There is size limit for attachment here. It's a short but representative cut. 

[LH]

Hi Xiaoyu, thanks for your information. We were pretty sure that the baseplate was held very tightly. Also it looked like that the same blood vessle were present in the left of both high-titer-1 and high-titer-2, but the cells were gone and we couldn't see them within the electro-tunable focal range. We also saw lots of auto-fluorescence - but again no cells - around the grin lens track in the slices after sacrificing the animal. 

Also, we're using AAV2/9.

[Nate Klett]

This is very interesting. Could you elaborate on this? Is it expected to see cells flashing during base-plating with the raw videos?
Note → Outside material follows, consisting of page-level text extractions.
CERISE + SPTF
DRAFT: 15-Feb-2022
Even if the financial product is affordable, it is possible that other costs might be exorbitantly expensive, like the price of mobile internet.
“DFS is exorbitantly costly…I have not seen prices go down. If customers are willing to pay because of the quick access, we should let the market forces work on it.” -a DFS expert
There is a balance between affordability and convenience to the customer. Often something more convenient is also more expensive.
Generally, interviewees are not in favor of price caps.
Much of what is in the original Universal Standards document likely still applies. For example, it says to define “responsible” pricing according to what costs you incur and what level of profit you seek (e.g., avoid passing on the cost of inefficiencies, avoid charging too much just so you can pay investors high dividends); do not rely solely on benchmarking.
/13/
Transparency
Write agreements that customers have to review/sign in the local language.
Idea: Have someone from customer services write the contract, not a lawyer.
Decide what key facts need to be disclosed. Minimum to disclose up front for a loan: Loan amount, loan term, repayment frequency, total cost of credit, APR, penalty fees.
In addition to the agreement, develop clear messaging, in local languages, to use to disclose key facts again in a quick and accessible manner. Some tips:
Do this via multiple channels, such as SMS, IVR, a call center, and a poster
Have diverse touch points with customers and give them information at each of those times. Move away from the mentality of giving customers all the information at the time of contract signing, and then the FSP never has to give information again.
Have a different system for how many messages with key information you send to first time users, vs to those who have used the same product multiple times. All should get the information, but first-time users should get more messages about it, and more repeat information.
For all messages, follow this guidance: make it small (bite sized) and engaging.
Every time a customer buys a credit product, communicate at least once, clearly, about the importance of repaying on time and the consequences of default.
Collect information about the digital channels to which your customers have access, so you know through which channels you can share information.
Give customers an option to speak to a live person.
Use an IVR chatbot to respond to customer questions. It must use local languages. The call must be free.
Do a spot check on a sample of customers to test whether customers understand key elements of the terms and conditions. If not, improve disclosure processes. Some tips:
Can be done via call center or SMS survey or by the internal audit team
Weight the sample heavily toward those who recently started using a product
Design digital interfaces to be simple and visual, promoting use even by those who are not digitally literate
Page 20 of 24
Or will this only become obvious after processing the videos? Cheers.

[David Protter]

Depends on the brain region if you see it during baseplating under anesthesia. For AAV based expression, I wait 3-4 weeks before baseplating and wake the animal up for a 5-10 minute "cell-check" imaging session just in an open field box. If I dont clearly see active units then in the df/f mode, I basically never have seen active units down the line. Sometimes I will see activity in the raw video (not in df/f) if I have a few particularly active cells, but its much harder to notice by eye most of the time.

(ive been using jGCaMP7f, which is pretty comparable to 6f in terms of real world SNR, i hear.)

I will say it is quite hard for me to estimate how many units i'm looking at with the daq streaming visualization vs when I used an inscopix scope (just different scaling on the streamed video), but its usually very obvious if an animal does or doesnt have activity.